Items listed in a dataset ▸
================================

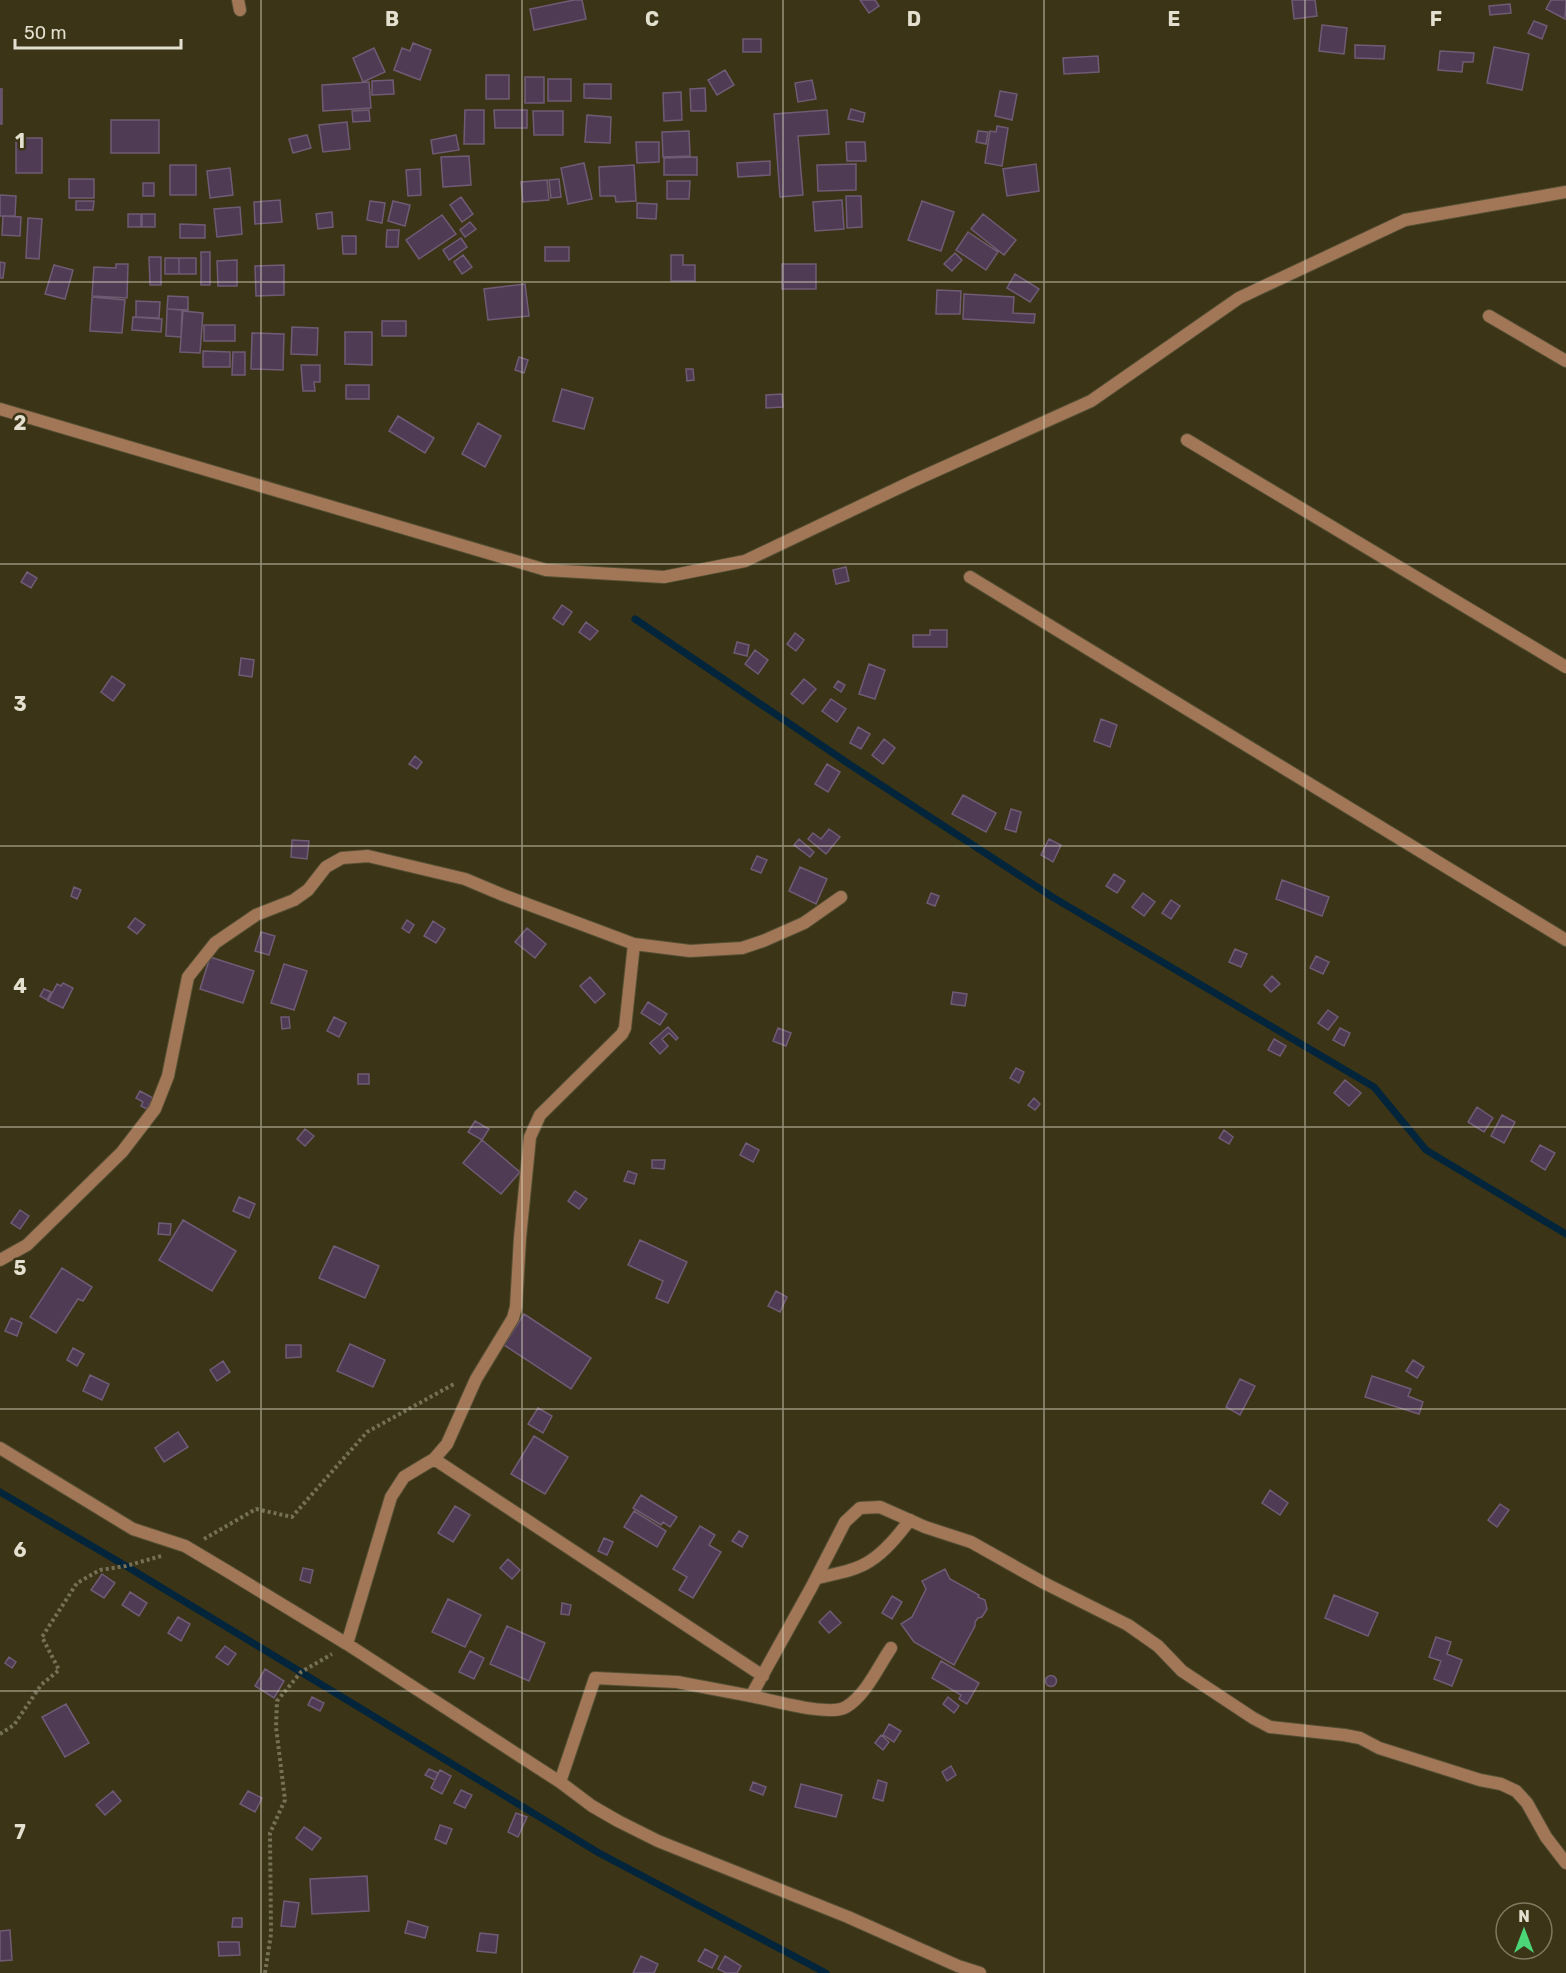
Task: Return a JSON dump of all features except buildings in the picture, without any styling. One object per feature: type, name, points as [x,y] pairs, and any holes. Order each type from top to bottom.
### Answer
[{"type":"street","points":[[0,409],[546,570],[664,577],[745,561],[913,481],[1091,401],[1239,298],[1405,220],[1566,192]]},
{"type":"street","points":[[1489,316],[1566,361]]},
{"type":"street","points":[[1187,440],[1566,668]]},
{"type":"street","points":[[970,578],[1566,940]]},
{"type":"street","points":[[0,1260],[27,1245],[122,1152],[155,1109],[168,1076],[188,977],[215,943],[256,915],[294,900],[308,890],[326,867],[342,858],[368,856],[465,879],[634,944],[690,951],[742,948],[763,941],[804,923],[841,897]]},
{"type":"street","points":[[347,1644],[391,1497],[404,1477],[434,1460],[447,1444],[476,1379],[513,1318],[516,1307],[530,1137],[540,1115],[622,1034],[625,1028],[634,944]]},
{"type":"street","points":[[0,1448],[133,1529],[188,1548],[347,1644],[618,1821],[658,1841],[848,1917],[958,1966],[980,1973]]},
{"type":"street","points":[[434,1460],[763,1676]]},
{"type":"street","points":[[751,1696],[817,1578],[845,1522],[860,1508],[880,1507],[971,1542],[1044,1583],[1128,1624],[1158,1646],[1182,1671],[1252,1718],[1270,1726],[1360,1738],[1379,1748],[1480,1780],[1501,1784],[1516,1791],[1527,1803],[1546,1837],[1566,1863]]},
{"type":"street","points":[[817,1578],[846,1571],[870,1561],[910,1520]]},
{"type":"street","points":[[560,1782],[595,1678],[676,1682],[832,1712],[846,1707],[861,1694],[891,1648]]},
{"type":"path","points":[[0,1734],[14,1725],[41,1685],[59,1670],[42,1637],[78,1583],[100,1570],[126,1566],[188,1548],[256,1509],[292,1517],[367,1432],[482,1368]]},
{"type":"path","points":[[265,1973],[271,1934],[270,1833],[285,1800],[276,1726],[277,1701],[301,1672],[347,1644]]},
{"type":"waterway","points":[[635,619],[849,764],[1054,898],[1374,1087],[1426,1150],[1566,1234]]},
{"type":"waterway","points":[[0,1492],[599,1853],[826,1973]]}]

================================

What to work on ▸ Please show every line of the records that holds the word "path".

Response to the task ▸
{"type":"path","points":[[0,1734],[14,1725],[41,1685],[59,1670],[42,1637],[78,1583],[100,1570],[126,1566],[188,1548],[256,1509],[292,1517],[367,1432],[482,1368]]},
{"type":"path","points":[[265,1973],[271,1934],[270,1833],[285,1800],[276,1726],[277,1701],[301,1672],[347,1644]]},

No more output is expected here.